Chiles was still engaged in trade. He owned his own ships and may have carried messages between the governor and the Crown and, after the future king Charles II fled England for the Netherlands, between the government in Virginia and the court in exile. Late in January 1652 Chiles sailed for Rotterdam in his ship the Fame of Virginia. Five months later he returned and anchored off the Eastern Shore. As the ship was departing for Jamestown on June 13, a local militia captain detained it for violating Parliament’s Navigation Act, which forbade unauthorized trade with the Netherlands. Chiles informed the county court that the terms of Virginia’s surrender to Parliament exempted Virginians from that interdiction of trade, but faced with a new charge that Dutch merchants were the real owners of the ship, he remained fearful that his property might still be lost. Eastern Shore taxpayers worried that because a county militia officer had attempted to confiscate the ship, they might have to pay Chiles for the Fame of Virginia. The following summer Chiles embraced an opportunity to preserve his investment by agreeing to exchange one vessel for another. For £400 he acquired another ship that had been seized for violating the law, the larger Leopoldus of Dunkirk, and its valuable cargo.
The resulting legal complications and their political and commercial ramifications required the General Assembly to intervene. When the assembly met on July 5, 1653, Chiles was a burgess from James City County and also a candidate for Speaker. Governor Richard Bennett, anxious not to add another complication to an already difficult situation, advised the burgesses not to choose Chiles. The burgesses, jealous of the right to elect their own officers without executive interference, elected Chiles Speaker of the House anyway and so notified the governor. The next day Chiles resigned, citing the impropriety of presiding over the House of Burgesses while it settled the question of who owned the Fame of Virginia. Preconcerted or not, these acts of political theater enabled the House of Burgesses to preserve the right to elect the Speaker, Chiles received the honor of being elected, and by resigning he made it possible for the governor and other members of the assembly to resolve the controversies and seal the deal that gave him the Leopoldus of Dunkirk. The episode was important in preserving the independence of the House of Burgesses as a powerful parliamentary body during a time of political uncertainty, and it led to a peaceful solution of most of the problems.
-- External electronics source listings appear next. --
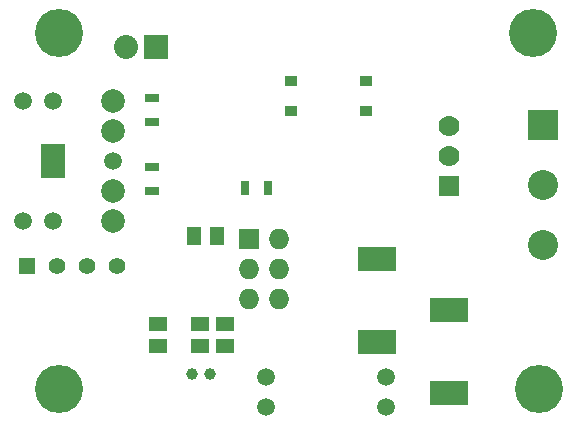
<source format=gbs>
G04 #@! TF.FileFunction,Soldermask,Bot*
%FSLAX46Y46*%
G04 Gerber Fmt 4.6, Leading zero omitted, Abs format (unit mm)*
G04 Created by KiCad (PCBNEW (after 2015-mar-04 BZR unknown)-product) date Wed 10 Jun 2015 04:01:36 PM EDT*
%MOMM*%
G01*
G04 APERTURE LIST*
%ADD10C,0.150000*%
%ADD11R,1.727200X1.727200*%
%ADD12O,1.727200X1.727200*%
%ADD13R,1.300480X1.498600*%
%ADD14R,1.498600X1.300480*%
%ADD15R,2.540000X2.540000*%
%ADD16C,2.540000*%
%ADD17R,2.000000X3.000000*%
%ADD18C,2.000000*%
%ADD19C,1.500000*%
%ADD20R,1.397000X1.397000*%
%ADD21C,1.397000*%
%ADD22R,1.198880X0.800100*%
%ADD23R,0.800100X1.198880*%
%ADD24R,3.200400X1.998980*%
%ADD25R,1.140000X0.910000*%
%ADD26C,1.778000*%
%ADD27R,1.778000X1.778000*%
%ADD28C,1.000760*%
%ADD29R,2.032000X2.032000*%
%ADD30O,2.032000X2.032000*%
%ADD31C,4.064000*%
G04 APERTURE END LIST*
D10*
D11*
X103759000Y-166370000D03*
D12*
X103759000Y-168910000D03*
X103759000Y-171450000D03*
X106299000Y-171450000D03*
X106299000Y-168910000D03*
X106299000Y-166370000D03*
D13*
X99123500Y-166116000D03*
X101028500Y-166116000D03*
D14*
X96012000Y-173545500D03*
X96012000Y-175450500D03*
X99568000Y-173545500D03*
X99568000Y-175450500D03*
X101727000Y-173545500D03*
X101727000Y-175450500D03*
D15*
X128651000Y-156718000D03*
D16*
X128651000Y-161798000D03*
X128651000Y-166878000D03*
D17*
X87122000Y-159766000D03*
D18*
X92202000Y-157226000D03*
X92202000Y-154686000D03*
X92202000Y-162306000D03*
X92202000Y-164846000D03*
D19*
X84582000Y-154686000D03*
X84582000Y-164846000D03*
X87122000Y-164846000D03*
X87122000Y-154686000D03*
X92202000Y-159766000D03*
D20*
X84963000Y-168656000D03*
D21*
X87503000Y-168656000D03*
X90043000Y-168656000D03*
X92583000Y-168656000D03*
D22*
X95504000Y-154447240D03*
X95504000Y-156448760D03*
X95504000Y-160289240D03*
X95504000Y-162290760D03*
D23*
X105394760Y-162052000D03*
X103393240Y-162052000D03*
D24*
X120650000Y-172394880D03*
X120650000Y-179395120D03*
X114554000Y-168076880D03*
X114554000Y-175077120D03*
D25*
X107315000Y-155575000D03*
X107315000Y-153035000D03*
X113665000Y-155575000D03*
X113665000Y-153035000D03*
D26*
X120650000Y-156845000D03*
X120650000Y-159385000D03*
D27*
X120650000Y-161925000D03*
D19*
X105156000Y-180594000D03*
X105156000Y-178054000D03*
X115316000Y-178054000D03*
X115316000Y-180594000D03*
D28*
X98945700Y-177800000D03*
X100444300Y-177800000D03*
D29*
X95885000Y-150114000D03*
D30*
X93345000Y-150114000D03*
D31*
X87630000Y-148971000D03*
X128270000Y-179070000D03*
X87630000Y-179070000D03*
X127762000Y-148971000D03*
M02*

</source>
Walter Chiles’s name drops from documents relating to public affairs with the conclusion of the assembly session about a week later, and it is probable that he died not long thereafter. Dutch documents place a “Walter Chiels, merchant, living in the Virginias” in Amsterdam in August 1654 and indicate that he intended to sail for New Netherland the following month. The wording of an order of the Charles City County Court on December 17, 1655, indicates that Chiles might have still been alive then, but on November 5 of that year, when a deed he had executed in 1652 was recorded in James City County, a witness authenticated the document, suggesting that Chiles might have been dead by that date. The widow of his namesake son stated on November 20, 1673, that Walter Chiles had died in or about 1653.